Say there’s a puddle of it on a garage floor. Would it evaporate? How quickly?
Battery acid is a mixture of sulfuric acid and water. The water evaporates; the sulfuric acid doesn’t. You might sprinkle baking soda on the acid to neutralize it.
Thanks - but haven’t people been injured before by inhaling sulfuric acid fumes?
many people have been killed, blinded, scarred, maimed and otherwise damaged by sulfuric acid. including a few of my friends during my time in refineries :mad:
… however probably not so many bad injuries from a small pool of spilt battery acid. You wouldn’t want to drink it, nor would you want to let the water evap and then get the powder onto any mucous membrane.
basic precautions including gloves, eye protection and a healthy dose of common sense should mean you are perfectly safe to clean it up. I assume thats what your question relates to.
But if there’s such a thing as sulfuric acid fumes, then it must evaporate.
sulfuric acid won’t evaporate, but is hygroscopic and will draw water from the air. It won’t ‘turn to powder’ 98-99% H2SO4 that is readily purchased is in a liquid form. I think it will gradually release oxides of sulfur fumes (SO3), especially when heated, but these fumes will combine with water (like in your eyes and nose) and become acid again.
It won’t just go away. It will corrode whatever it can and turn to sulfates; or it will sit there collecting water turning to a bigger puddle of vile. Its better to ventilate well and add a neutralizing agent like baking soda
Right - that’s my question - how people inhale fumes if it doesn’t evaporate.

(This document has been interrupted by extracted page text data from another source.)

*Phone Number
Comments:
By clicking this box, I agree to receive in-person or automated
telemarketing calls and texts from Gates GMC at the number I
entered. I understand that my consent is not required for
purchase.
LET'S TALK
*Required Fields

I think “decompose and outgas SO3” is probably more accurate rather than evaporate. But the rate is pretty slow and will take quite a long time unless it is heated up. Plus there is the problem that these fumes will land on something eventually and pretty much destroy that as well. It will attract water at a faster rate; so while it will become somewhat more dilute, you will have a bigger puddle of terribly nasty stuff that is only slightly less destructive than the more concentrated stuff.
Its not going to evaporate and disappear anytime soon. Its smarter to neutralize it and contain it in the liquid state rather than have the hinges fall off your doors.